**WHAT IS REQUIRED:** The data below holds a line containing "118: (506, 585)" and a line containing "124: (1024, 177)"; please quote exactly those two lines and every line between them, and nothing else.

**PROVIDED ENTRIES:**
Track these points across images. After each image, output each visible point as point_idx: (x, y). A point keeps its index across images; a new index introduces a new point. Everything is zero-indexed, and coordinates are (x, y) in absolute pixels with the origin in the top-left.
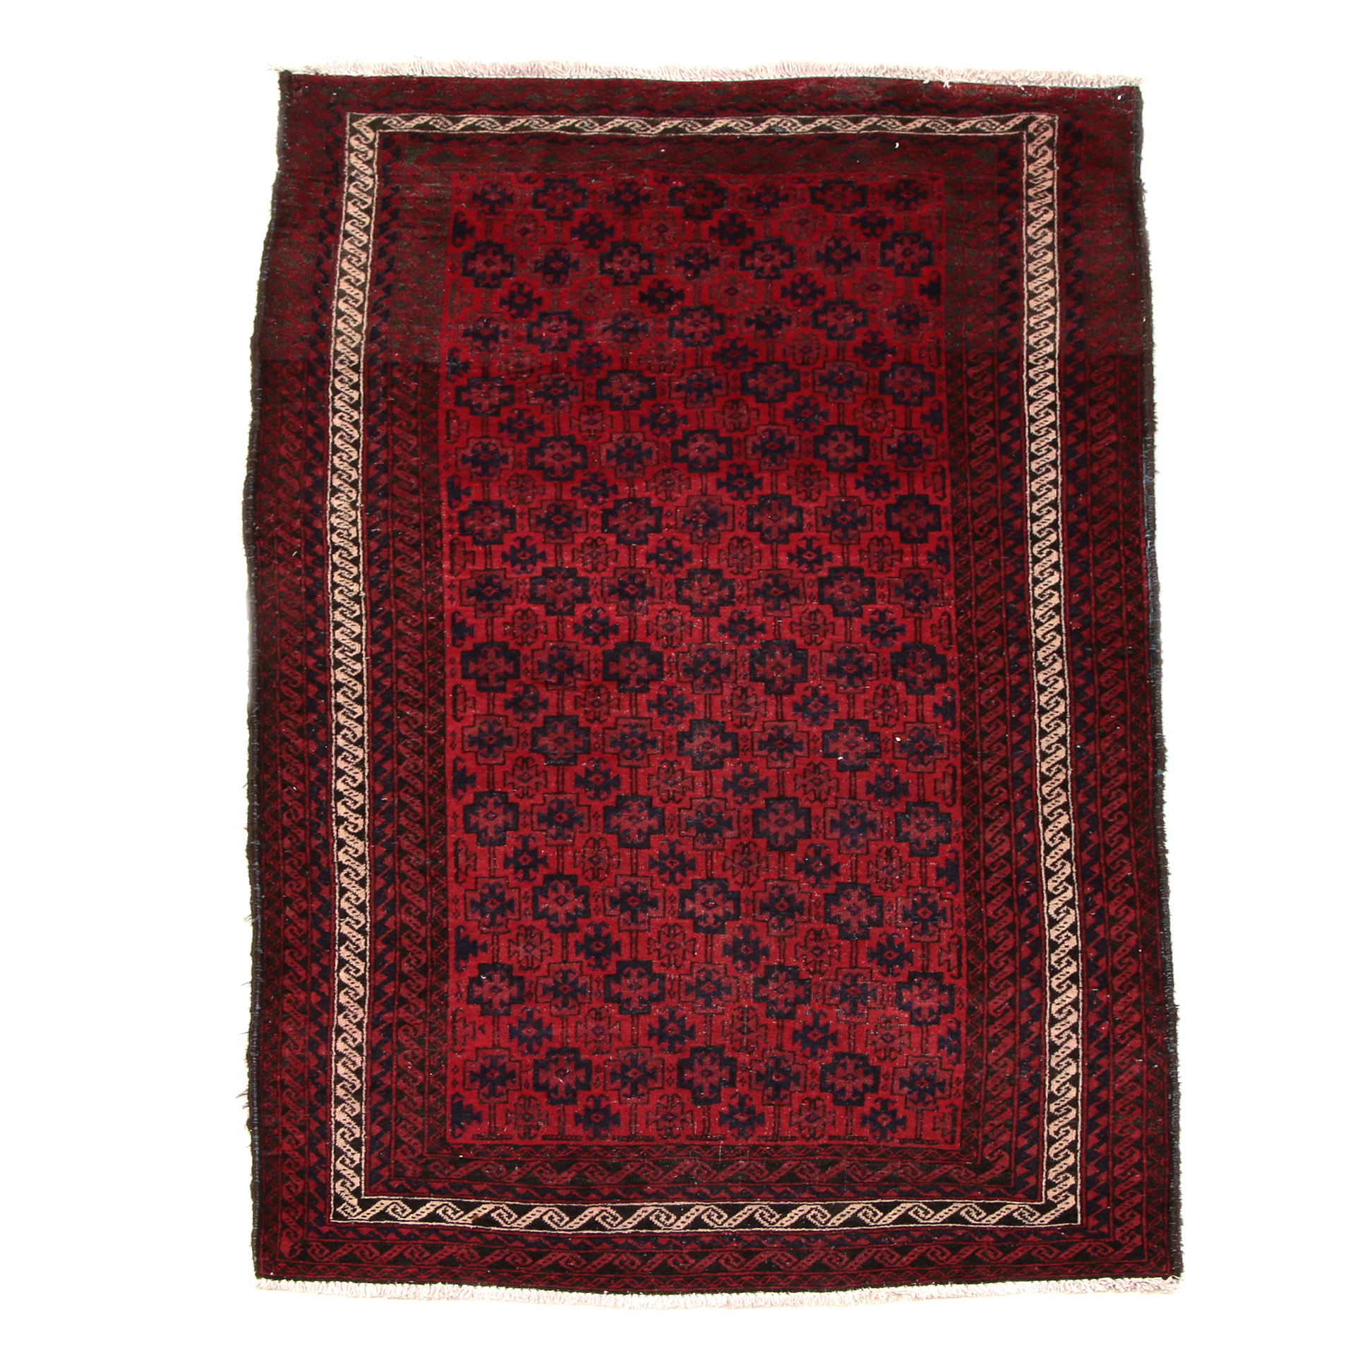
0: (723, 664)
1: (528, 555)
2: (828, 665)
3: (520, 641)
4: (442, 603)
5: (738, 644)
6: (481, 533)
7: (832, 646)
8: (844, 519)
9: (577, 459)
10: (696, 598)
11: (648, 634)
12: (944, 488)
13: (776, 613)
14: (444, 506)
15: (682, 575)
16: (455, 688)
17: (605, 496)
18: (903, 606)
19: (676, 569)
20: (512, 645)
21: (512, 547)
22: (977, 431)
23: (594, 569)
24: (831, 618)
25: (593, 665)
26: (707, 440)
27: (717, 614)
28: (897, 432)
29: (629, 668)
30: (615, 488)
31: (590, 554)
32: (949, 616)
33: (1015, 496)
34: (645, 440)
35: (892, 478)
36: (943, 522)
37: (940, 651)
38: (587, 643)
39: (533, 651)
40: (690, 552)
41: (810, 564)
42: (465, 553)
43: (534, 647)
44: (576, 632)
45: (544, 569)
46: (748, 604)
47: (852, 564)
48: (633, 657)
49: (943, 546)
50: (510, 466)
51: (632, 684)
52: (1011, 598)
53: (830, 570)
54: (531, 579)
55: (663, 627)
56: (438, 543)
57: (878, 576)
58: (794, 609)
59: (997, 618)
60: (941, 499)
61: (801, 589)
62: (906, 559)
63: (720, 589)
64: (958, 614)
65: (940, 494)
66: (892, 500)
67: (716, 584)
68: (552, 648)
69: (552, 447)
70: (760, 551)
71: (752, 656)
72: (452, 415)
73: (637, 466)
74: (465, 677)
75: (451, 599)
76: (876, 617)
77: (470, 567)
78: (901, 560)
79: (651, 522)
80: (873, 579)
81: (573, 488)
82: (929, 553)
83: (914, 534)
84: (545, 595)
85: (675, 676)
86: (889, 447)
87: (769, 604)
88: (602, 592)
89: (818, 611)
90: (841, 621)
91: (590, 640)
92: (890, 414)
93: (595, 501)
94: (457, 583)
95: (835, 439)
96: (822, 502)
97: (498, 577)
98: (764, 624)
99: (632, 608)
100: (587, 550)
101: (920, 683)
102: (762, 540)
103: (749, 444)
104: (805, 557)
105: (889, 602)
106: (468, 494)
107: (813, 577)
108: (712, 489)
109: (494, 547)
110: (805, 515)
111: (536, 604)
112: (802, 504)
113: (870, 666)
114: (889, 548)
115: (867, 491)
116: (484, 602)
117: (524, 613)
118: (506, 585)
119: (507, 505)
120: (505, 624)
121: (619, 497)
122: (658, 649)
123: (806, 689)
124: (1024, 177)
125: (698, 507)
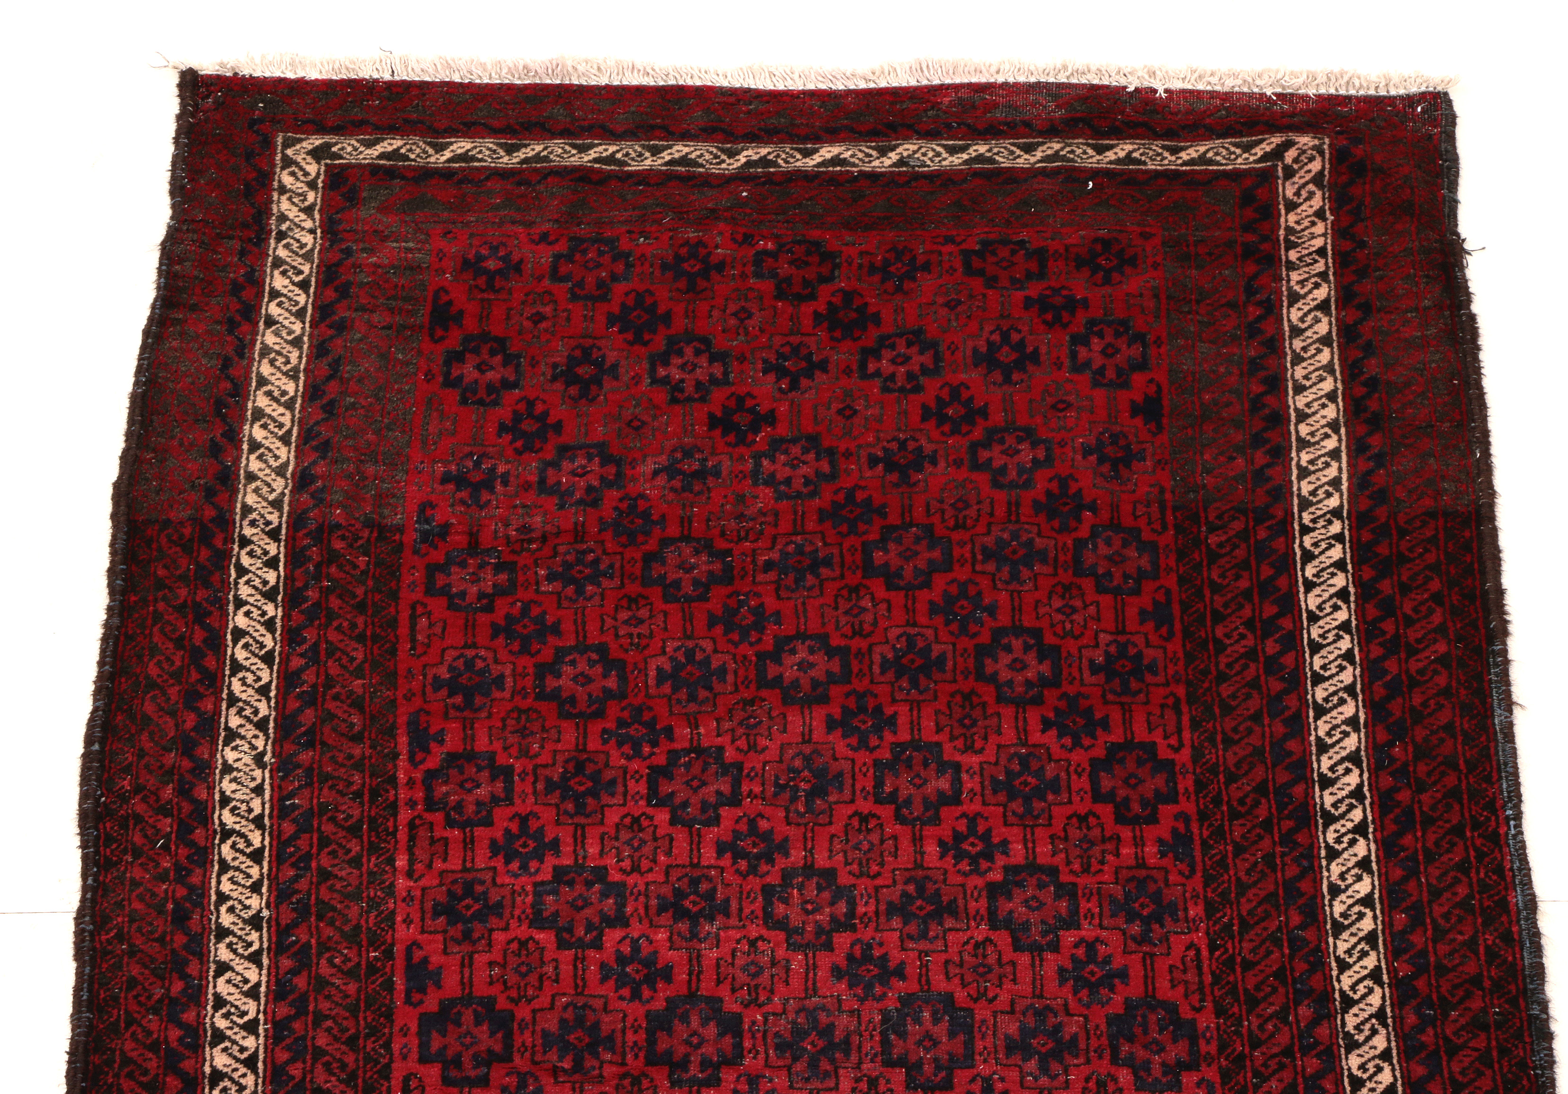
0: (838, 1035)
1: (532, 844)
2: (1007, 1037)
3: (514, 994)
4: (392, 927)
5: (862, 1000)
6: (459, 807)
7: (1012, 1003)
8: (1026, 784)
9: (611, 683)
10: (795, 918)
11: (719, 982)
12: (1179, 731)
13: (923, 945)
14: (402, 761)
15: (773, 879)
16: (406, 1080)
17: (654, 744)
18: (1124, 934)
19: (764, 868)
20: (502, 1003)
21: (507, 831)
22: (1228, 636)
23: (635, 868)
24: (1009, 954)
25: (630, 1038)
26: (811, 651)
27: (829, 947)
28: (1104, 638)
29: (687, 1043)
30: (669, 731)
31: (629, 843)
32: (1198, 951)
33: (1292, 745)
34: (715, 651)
35: (1098, 715)
36: (1181, 788)
37: (1186, 1013)
38: (621, 998)
39: (534, 1011)
40: (786, 839)
41: (974, 860)
42: (433, 841)
43: (536, 1004)
44: (604, 979)
45: (555, 868)
46: (877, 930)
47: (1040, 861)
48: (695, 1022)
49: (1181, 827)
50: (507, 694)
51: (694, 1071)
52: (1296, 919)
53: (1006, 869)
54: (535, 885)
55: (744, 969)
56: (390, 824)
57: (1085, 882)
58: (950, 937)
59: (1276, 955)
60: (1177, 750)
61: (961, 902)
62: (1125, 851)
63: (832, 904)
64: (1212, 948)
65: (1173, 741)
66: (1099, 752)
67: (826, 895)
68: (566, 1007)
69: (573, 663)
70: (895, 838)
71: (885, 1020)
72: (420, 610)
73: (703, 694)
74: (423, 1060)
75: (407, 921)
76: (1081, 952)
77: (439, 865)
78: (1117, 854)
79: (725, 788)
80: (1074, 885)
81: (604, 731)
82: (1161, 842)
83: (1136, 808)
84: (556, 914)
85: (762, 1056)
86: (1091, 662)
87: (912, 928)
88: (647, 908)
89: (988, 940)
90: (1024, 959)
91: (626, 992)
92: (1092, 609)
93: (637, 754)
94: (417, 893)
95: (1008, 649)
96: (990, 754)
97: (482, 883)
98: (902, 963)
99: (694, 935)
100: (624, 836)
101: (1157, 1070)
102: (898, 817)
103: (877, 658)
104: (966, 847)
105: (1101, 927)
106: (441, 742)
107: (979, 882)
108: (819, 734)
109: (479, 831)
110: (964, 776)
111: (541, 929)
112: (958, 758)
113: (1074, 1039)
114: (1096, 833)
115: (1060, 736)
116: (460, 926)
117: (523, 944)
118: (495, 897)
119: (502, 760)
120: (491, 964)
121: (677, 746)
122: (736, 1008)
123: (973, 1080)
124: (1282, 232)
125: (798, 763)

**SOLUTION TO THIS PROBLEM:**
118: (506, 585)
119: (507, 505)
120: (505, 624)
121: (619, 497)
122: (658, 649)
123: (806, 689)
124: (1024, 177)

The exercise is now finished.